Javier Pérez de Cuéllar, Member of Club de Madrid (CdM), former President of Peru’s Council of Ministers (2000-2001) and a former Secretary-General of the United Nations (1981-1990) has passed away at age 100. CdM Members and the Secretariat mourn his loss.
Pérez de Cuellar was among the first to join Club de Madrid in 2002 and was very engaged in the organization’s decision-making through the General Assembly until he decided to step back from public life.
When he became Secretary General of the United Nations in 1981, Javier Pérez de Cuellar had forged a diplomatic career built on competence. He had long represented Peru at the UN and held other diplomatic posts in Europe. He was the first UN Secretary General from Latin America and the only one from this region to this date.
Pérez de Cuellar was not an obvious nor popular choice for the top diplomatic post in the world. Yet during his two-term tenure as UN Secretary General, he managed to broker landmark peace agreements, most notably the end of the 10-year Iran-Iraq war and the withdrawal of Soviet troops from Afghanistan. He also managed to ease tensions in Cambodia, El Salvador and Nicaragua.

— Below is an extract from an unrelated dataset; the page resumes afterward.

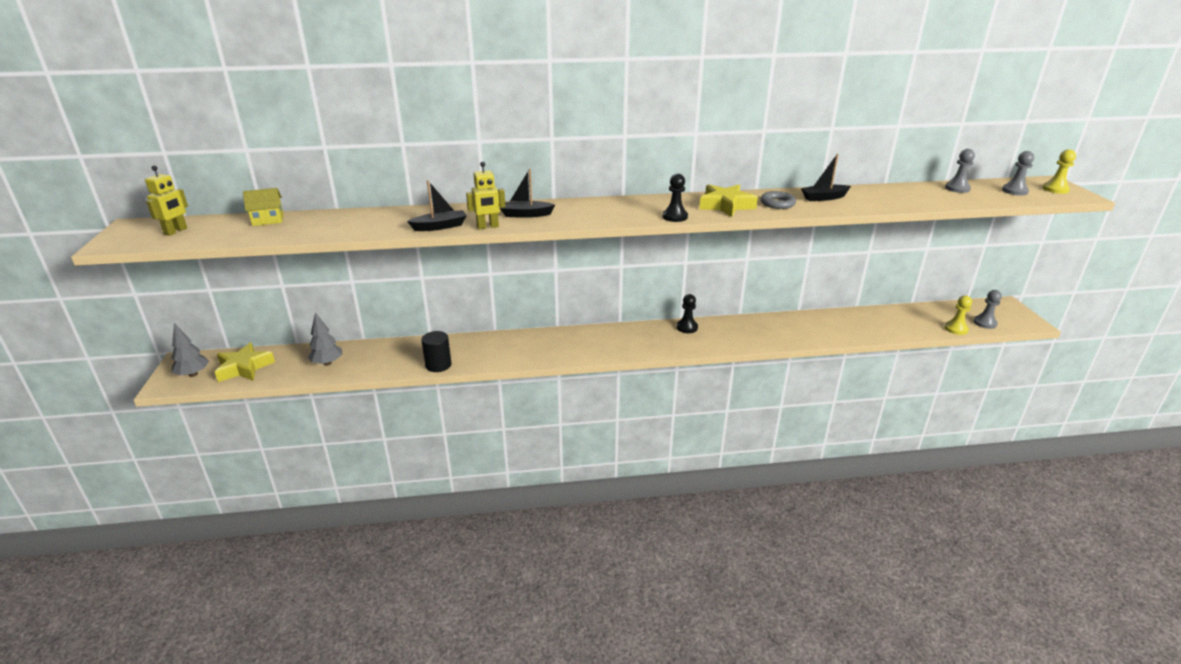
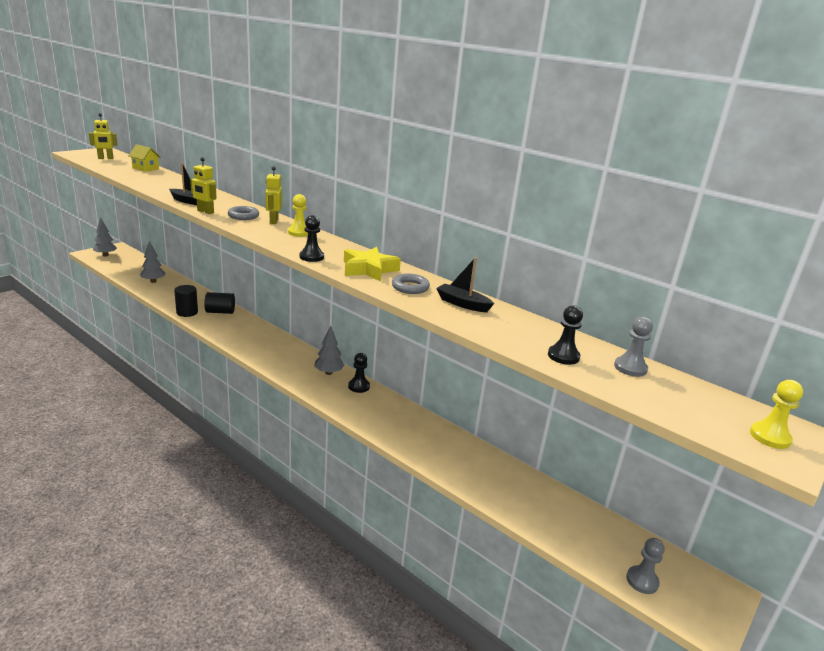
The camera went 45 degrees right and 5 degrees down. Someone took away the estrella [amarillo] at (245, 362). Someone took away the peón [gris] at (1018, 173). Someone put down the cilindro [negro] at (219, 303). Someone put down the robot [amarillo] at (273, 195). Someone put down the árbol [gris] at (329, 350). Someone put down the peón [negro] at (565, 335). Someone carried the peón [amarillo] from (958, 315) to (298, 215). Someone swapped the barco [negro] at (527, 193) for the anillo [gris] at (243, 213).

Many of these were proxy conflicts spurred out of an overlying dispute, the Cold War. The tension between the US and the Soviet Union was at its frostiest when Pérez de Cuellar began his term and in its final days when he stepped out. While US President George HW Bush and former President of the Soviet Union, Mikhail Gorbachov -also a CdM Member- played a larger role in ending the Cold War, Pérez de Cuellar’s mediation skills should not be overlooked. From his position in the UN, he was instrumental in bringing the US and the Soviet Union together to solve regional conflicts that only a few years ago seemed frozen in time.
The current UN Secretary General, António Guterres, also a CdM Member, said after knowing of Pérez de Cuellar’s death that he was “an accomplished statesman, a committed diplomat and a personal inspiration who left a profound impact on the United Nations and our world”.
When his UN mandate ended, Pérez de Cuellar went on to run for Peru’s Presidency against democrat-turned-authoritarian Alberto Fujimori, a bid that he lost. When Fujimori’s authoritarian rule collapsed in 2000, he became President of the Council of Ministers of Peru (a position equivalent to that of a Prime Minister) under President Valentin Paniagua. Their interim transitional mandate led to free and fair elections in the Latin American nation. He continued to serve Peru as Ambassador to France in the resulting government.
Pérez de Cuellar was a cultured diplomat who spoke Spanish English and French, devoted to reading literature (he confessed that the Hispanic classics offered him much needed self-guilty breaks from UN reports) and wrote poetry.